Gingerbread house competition to help abused children
Gingerbread man, gingerbread man, chefs get ready to bring out those gingerbread pans.
The Beaver Creek Resort Company is in search of about 10 chefs to create holiday fantasy gingerbread houses – a first-of-it-a-kind competition – as a fund-raiser for Court-Appointed Special Advocates, or CASA, a nonprofit group that helps abused and neglected children.
Local chefs are invited to participate in the competition, which will be judged by professional chefs and local celebrities, said Debby Webster, CASA board chair and founder of the local branch. The winners will receive $500 for first place, $250 for second and $100 for third.
The gingerbread houses will be on display and up for bid from 4 p.m. to 6 p.m., Nov. 28, near the ice rink in Beaver Creek Village before the annual holiday tree lighting ceremony.
“There’s going to be a whole lot of gingerbread houses all in one place,” Webster said.
The creations will be moved to the Park Hyatt Beaver Creek Resort and Spa, where they will be on display.
The competition will allow chefs to run wild with a theme for their gingerbread houses, Webster said.
“It makes the competition a little more fun,” she said. “It lets the chefs use their creativity.”
Baker Daniel Niederhauser, who owns Columbine Bakery in Avon, said people can spend days making gingerbread houses. Niederhauser said it takes about a month to let the dough sit and allow the raising agent to develop. After that, glazing, drying, icing and decorating begins.

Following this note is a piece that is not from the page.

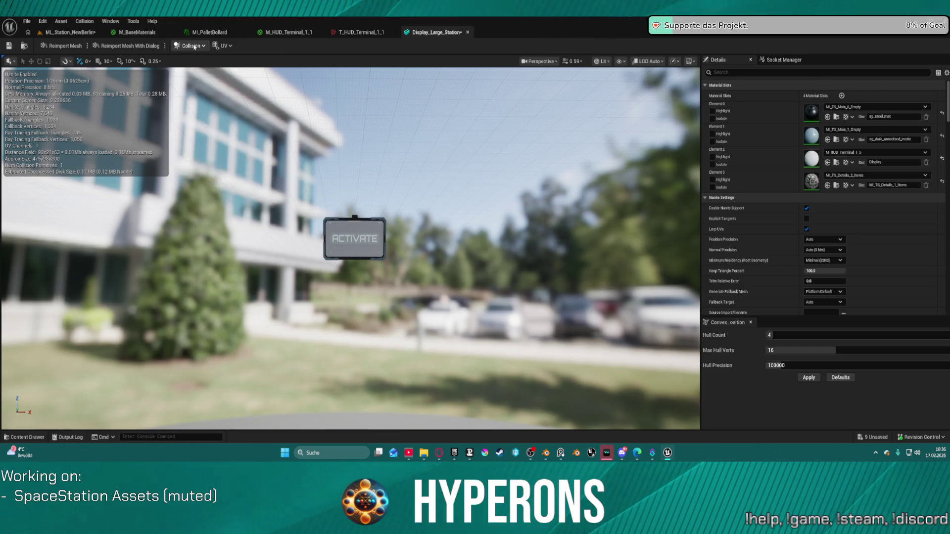
pyautogui.click(601, 61)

“The show pieces are extremely intensive,” Niederhauser said. “But they’re one of the most fun things to do if you have the time do make them.

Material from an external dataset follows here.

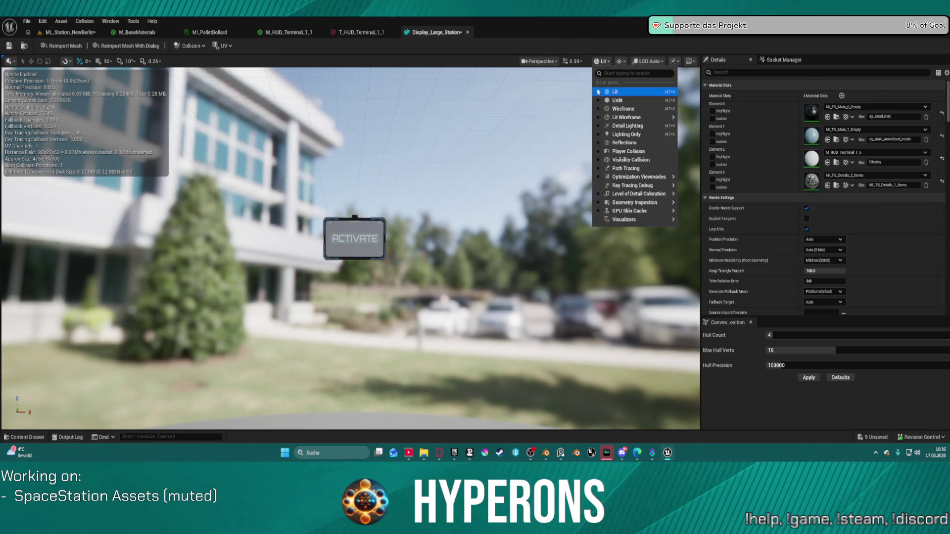
pyautogui.click(619, 61)
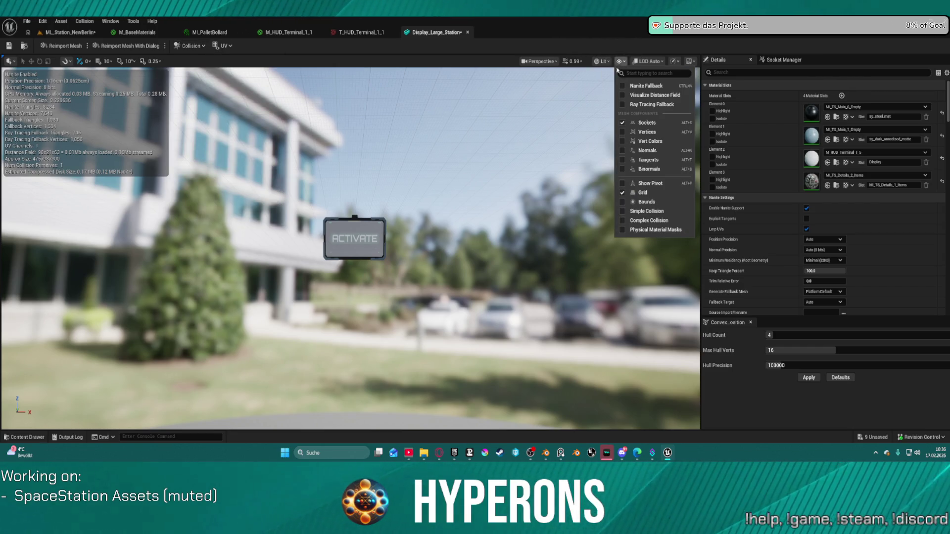
pyautogui.click(644, 213)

“There’s no limit to how you can decorate them.”
Businesses have the opportunity to underwrite construction of the gingerbread houses, and the resort company will underwrite the cost of the construction material, which includes sugar, ginger, marzipan, gumdrops and icing, Webster said.

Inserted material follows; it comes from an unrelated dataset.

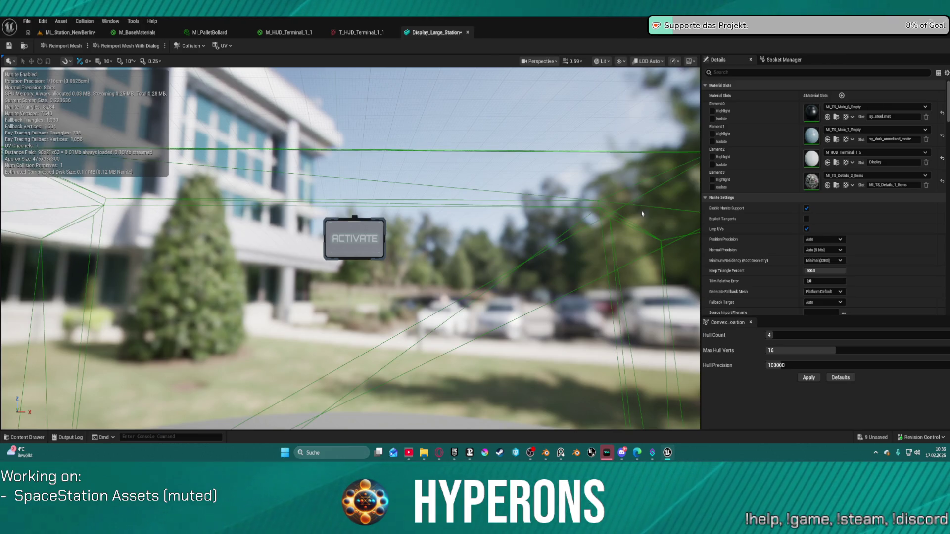
# Attempt converting the box collision to convex, then decline the conversion
pyautogui.click(180, 47)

“Chefs can partner with a business to create a house that promotes the business’s line of work,” she said.
For example, a masonry company could make a a gingerbread castle that looks like it’s made of stone and a real estate company could put a “for sale” sign on their creation, she said.
Niederhauser said he has spent days decorating gingerbread houses that included detailed doors, windows and siding – all done with marzipan.
Columbine Bakery will begin making the dough for gingerbread houses next week, he said.
Webster first heard about a gingerbread competition at a CASA conference she attended in Colorado Springs. CASA, a nationwide organization, started in 1982, and eventually expanded to Eagle County in 2000.
“The only person we represent is the child,” she said. “We represent the child’s best interests.”
The organization was started by Judge David Soukup of Seattle, who heard cases daily about abused and neglected kids, she said.
“(Soukup) was making decisions that affect these kids for the rest of their lives,” she said. “It kept him awake at night. And that’s when he started this organization.”
Now retired, Soukup works as a volunteer for the group.
Christine Ina Casillas can be reached at 949-0555, ext. 607 or at firstname.lastname@example.org.
At a glance
Gingerbread house seeks chefs
The Beaver Creek Resort Company is in search of local chefs to compete in a new holiday gingerbread house competition. The event is organized to benefit Court-Appointed Special Advocates, CASA, of the Continental Divide, which helps abused and neglected children in Eagle, Summit, Lake and Clear counties.
The Gingerbread house creations will be displayed Nov. 28 at the annual holiday tree lighting ceremony in Beaver Creek.